I’m writing about the seventeenth-century version of info-smuggling at the moment. I’m working on a history of the Bible, and one of the recurring themes in it is censorship – book burning, suppression, book smuggling, etc. What the authorities came to realise with the advent of print, for example, is that books could not be suppressed with the same ease. It is one thing to round up  and burn hand written manuscripts, or to make their circulation harder. Once mass-produced books came along they found that ideas couldn’t be suppressed so easily. There were, in fact, too many books to burn.

In 1525, William Tyndale published his English New Testament. Since it was illegal to translate the scriptures into English without authorisation, it was printed in Germany and smuggled into England. It was a small book so copies could be hidden in bales of cloth. Soon copies started appearing on the black market for 9 pence each. On the orders of Bishop Tunstall, a merchant in Antwerp called Augustine Packington was told to do somethign about it. So what he did was simple, he brought up the entire edition of the 1526 New Testament in order to burn it. This was medieval thinking; he was still thinking of manuscripts. Tyndale was delighted: at one stroke he paid all his debts and had enough money to print a second, corrected edition. Not only that but as the flames licked at the copies being burned in St Paul’s Cross in London there were mutterings among the public over the burning of ‘God’s word.’ I can’t help feeling that neither Packington nor the Bishop of London had quite grasped the principles of either PR or the book trade.

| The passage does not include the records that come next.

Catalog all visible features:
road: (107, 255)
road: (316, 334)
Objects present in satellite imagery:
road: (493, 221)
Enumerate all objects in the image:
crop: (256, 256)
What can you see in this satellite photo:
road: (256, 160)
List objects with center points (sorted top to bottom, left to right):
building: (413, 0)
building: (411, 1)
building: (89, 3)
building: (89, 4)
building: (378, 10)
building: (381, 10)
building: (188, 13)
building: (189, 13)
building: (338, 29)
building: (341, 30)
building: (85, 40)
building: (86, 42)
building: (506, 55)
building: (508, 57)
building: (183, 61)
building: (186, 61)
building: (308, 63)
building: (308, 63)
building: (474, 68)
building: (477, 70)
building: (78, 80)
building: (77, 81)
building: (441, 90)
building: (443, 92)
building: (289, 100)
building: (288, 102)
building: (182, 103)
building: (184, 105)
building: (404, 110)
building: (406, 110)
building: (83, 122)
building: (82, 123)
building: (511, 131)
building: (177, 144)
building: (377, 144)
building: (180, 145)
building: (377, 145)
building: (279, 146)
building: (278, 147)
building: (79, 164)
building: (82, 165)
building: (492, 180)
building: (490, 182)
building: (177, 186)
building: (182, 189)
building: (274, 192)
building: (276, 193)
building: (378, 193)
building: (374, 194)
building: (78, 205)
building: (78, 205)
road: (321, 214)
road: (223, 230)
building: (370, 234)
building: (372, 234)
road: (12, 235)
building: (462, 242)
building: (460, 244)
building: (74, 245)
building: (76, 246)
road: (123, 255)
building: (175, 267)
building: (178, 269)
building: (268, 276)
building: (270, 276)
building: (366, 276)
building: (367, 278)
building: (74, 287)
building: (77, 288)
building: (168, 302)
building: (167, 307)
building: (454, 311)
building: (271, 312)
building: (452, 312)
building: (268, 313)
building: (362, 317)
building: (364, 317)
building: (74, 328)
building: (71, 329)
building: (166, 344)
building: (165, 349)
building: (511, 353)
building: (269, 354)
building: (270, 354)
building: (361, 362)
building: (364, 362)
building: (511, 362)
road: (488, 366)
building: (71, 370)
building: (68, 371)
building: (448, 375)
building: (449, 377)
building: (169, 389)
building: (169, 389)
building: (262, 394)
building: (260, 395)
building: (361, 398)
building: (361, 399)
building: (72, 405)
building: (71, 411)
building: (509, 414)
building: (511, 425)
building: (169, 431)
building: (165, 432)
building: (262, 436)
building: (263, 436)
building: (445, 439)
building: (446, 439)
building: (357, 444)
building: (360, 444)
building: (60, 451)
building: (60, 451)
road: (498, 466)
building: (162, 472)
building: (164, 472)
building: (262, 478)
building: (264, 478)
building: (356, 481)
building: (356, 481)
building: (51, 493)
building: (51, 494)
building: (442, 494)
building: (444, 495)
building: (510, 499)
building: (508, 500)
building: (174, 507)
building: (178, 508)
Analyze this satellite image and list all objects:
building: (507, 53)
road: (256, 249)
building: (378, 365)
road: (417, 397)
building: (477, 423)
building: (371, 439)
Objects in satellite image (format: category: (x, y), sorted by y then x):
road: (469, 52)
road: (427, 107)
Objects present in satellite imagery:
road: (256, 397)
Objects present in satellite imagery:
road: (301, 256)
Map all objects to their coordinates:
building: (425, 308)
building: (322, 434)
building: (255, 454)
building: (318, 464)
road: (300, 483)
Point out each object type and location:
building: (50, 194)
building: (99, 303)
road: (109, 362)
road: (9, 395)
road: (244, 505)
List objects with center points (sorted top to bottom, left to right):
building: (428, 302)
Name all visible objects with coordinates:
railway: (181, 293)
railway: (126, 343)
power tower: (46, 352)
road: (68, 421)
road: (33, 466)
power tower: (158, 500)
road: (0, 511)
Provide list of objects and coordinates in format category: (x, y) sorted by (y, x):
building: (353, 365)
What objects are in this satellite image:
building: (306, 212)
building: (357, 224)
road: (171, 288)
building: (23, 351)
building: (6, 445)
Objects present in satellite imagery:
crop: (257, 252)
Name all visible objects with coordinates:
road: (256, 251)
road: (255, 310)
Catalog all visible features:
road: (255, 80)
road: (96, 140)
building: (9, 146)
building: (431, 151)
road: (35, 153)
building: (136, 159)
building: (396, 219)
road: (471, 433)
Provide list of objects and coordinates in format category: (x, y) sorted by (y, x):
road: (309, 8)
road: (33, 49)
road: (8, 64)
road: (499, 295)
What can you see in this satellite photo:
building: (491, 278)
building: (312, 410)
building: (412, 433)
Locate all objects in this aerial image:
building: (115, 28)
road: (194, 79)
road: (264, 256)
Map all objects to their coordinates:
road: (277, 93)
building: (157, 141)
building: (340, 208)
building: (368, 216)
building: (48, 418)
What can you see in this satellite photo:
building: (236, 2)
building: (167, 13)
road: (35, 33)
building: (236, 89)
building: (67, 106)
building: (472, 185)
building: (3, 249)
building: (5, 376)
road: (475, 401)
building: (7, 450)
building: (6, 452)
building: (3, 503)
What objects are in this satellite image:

The same lack of real understanding is evident in attempts to censor the internet. Ideas of ‘closing’ the internet or shutting down access are usually proposed by people who don’t understand it. They think it’s like a newspaper, or a telephone line. They think if you close the press or cut the line that will stop the flow of information. But the nature of the internet is that ideas – both good and bad – will find a way round. Sometimes this information is used for evil or immoral purposes; sometimes it’s for good. A knife can be used to cut bread or stab someone; an idea can inspire or lead to hate. But you can’t stop ideas. They are the most smuggled item in the world.